● **Exercise description**:
Reproduce every row below word for word, omitting the pictures.

Extracted data start

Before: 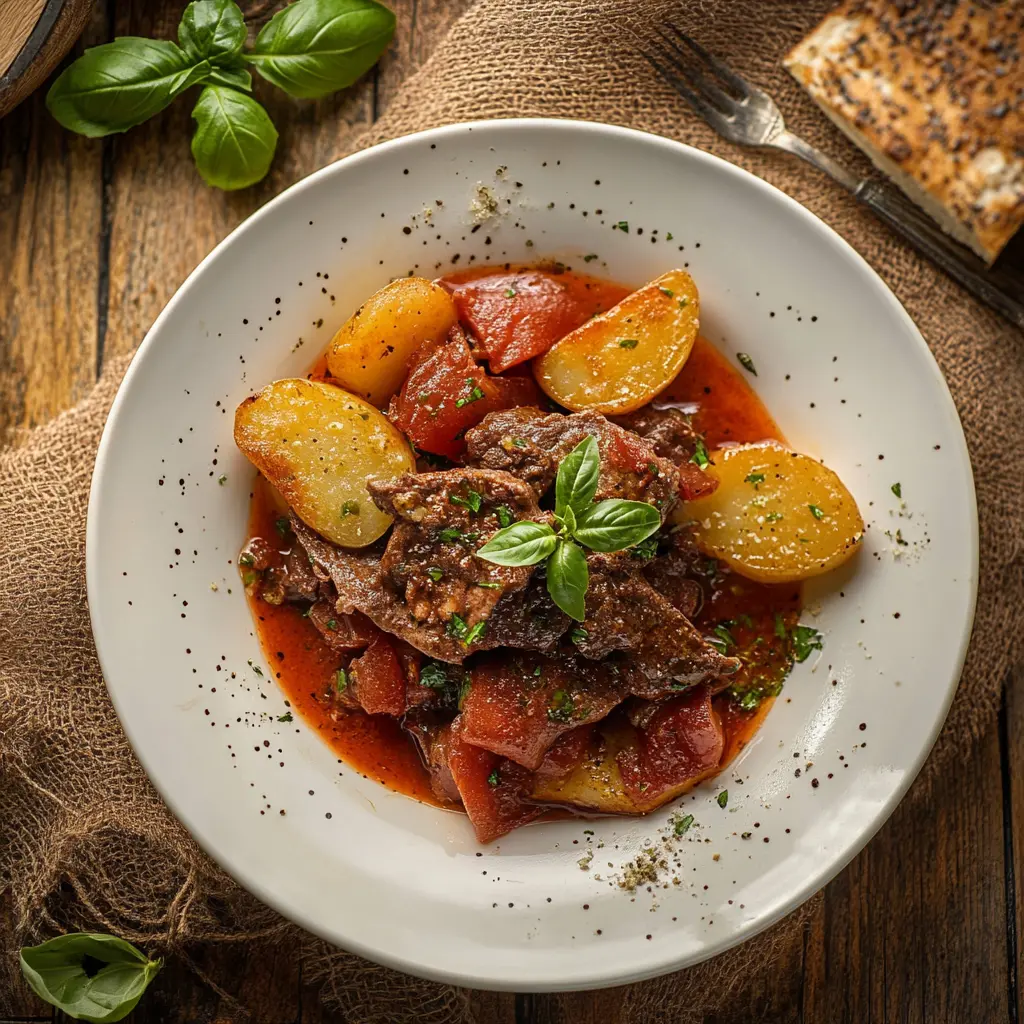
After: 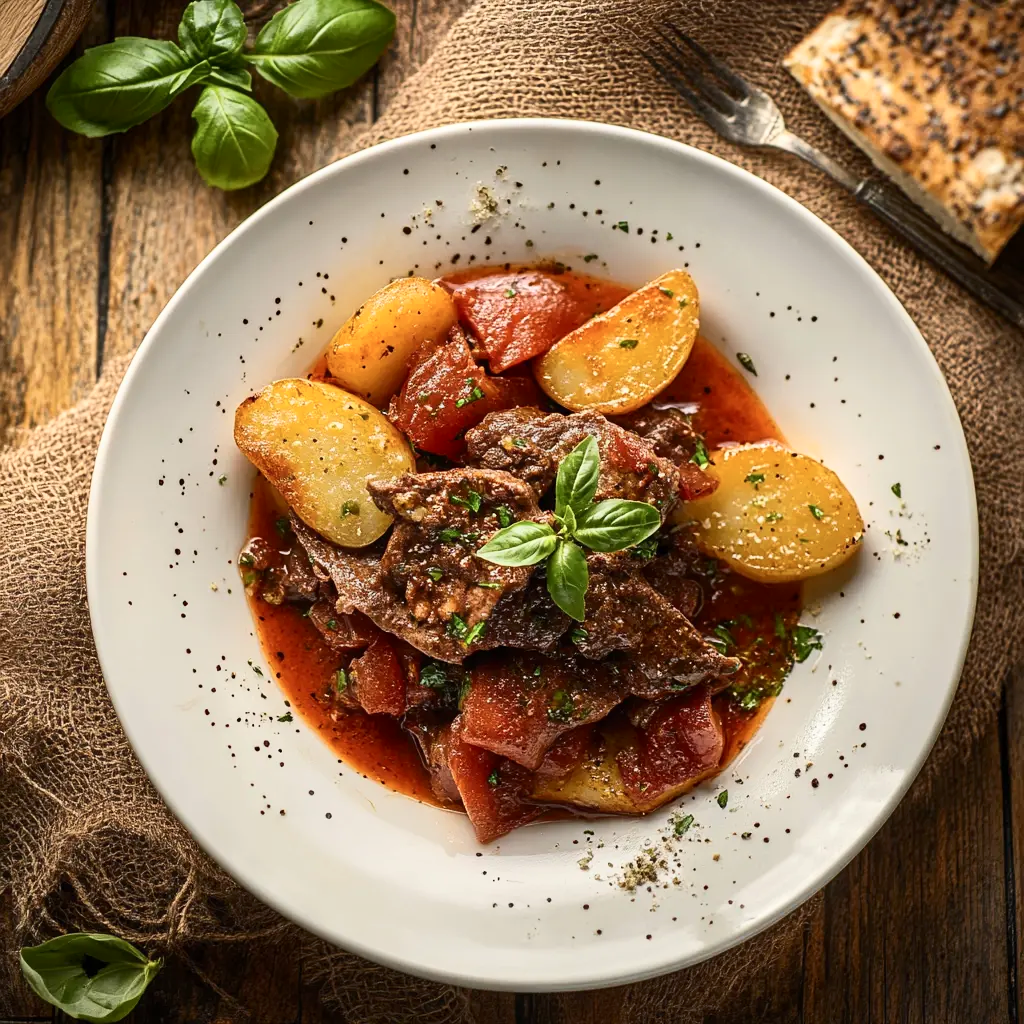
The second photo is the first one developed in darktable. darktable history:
contrast brightness saturation: contrast 0.24, brightness 0.09
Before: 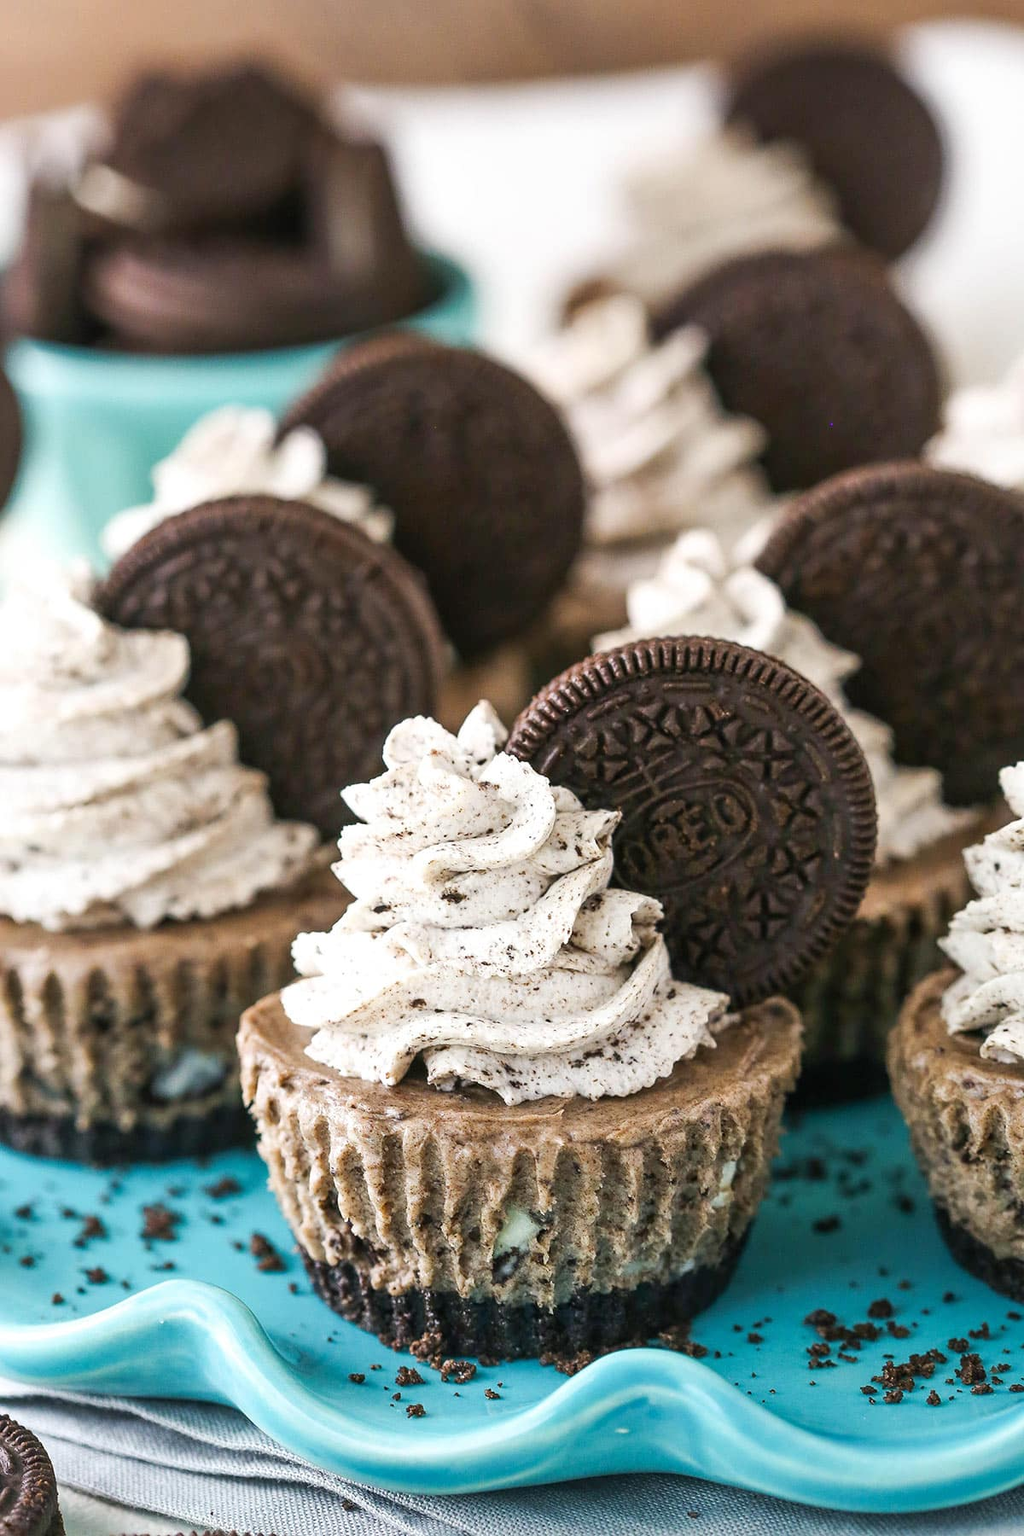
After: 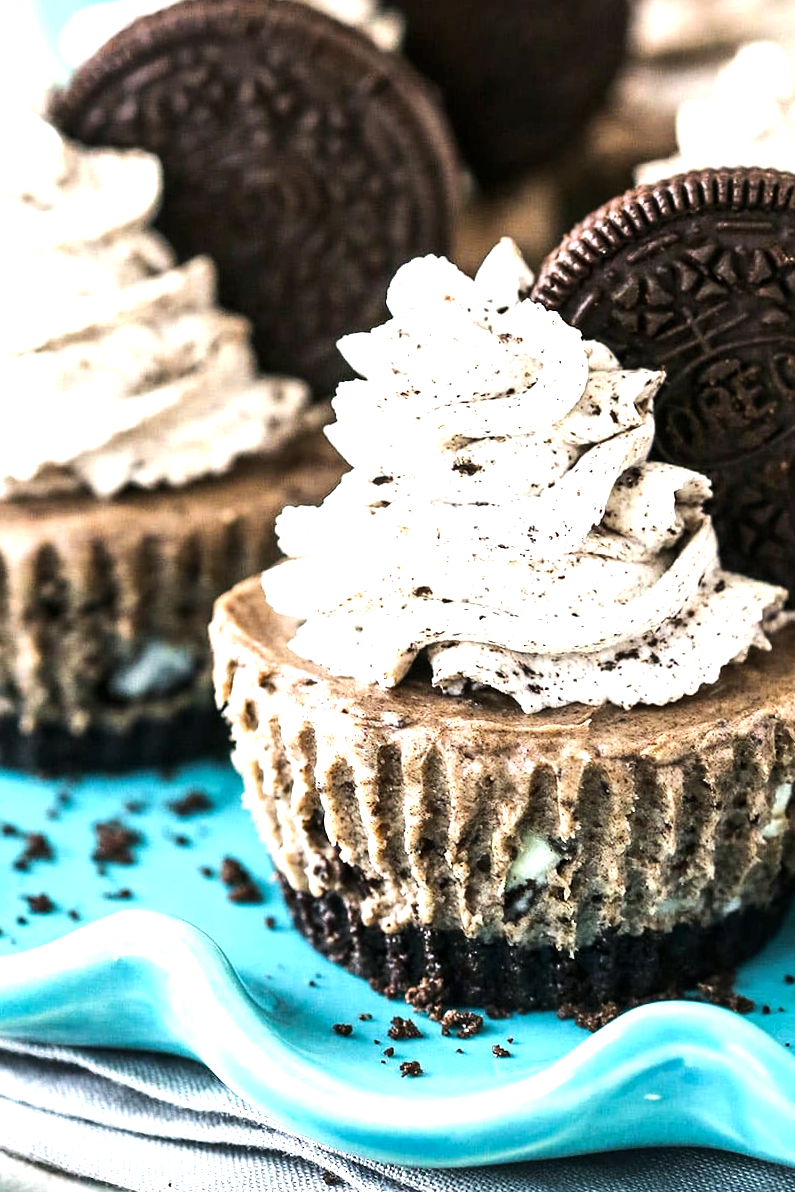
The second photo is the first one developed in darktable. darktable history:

Extracted data end

● **Task output**:
Before: 
After: 
The second photo is the first one developed in darktable. darktable history:
contrast brightness saturation: contrast 0.24, brightness 0.09
Before: 
After: 
The second photo is the first one developed in darktable. darktable history:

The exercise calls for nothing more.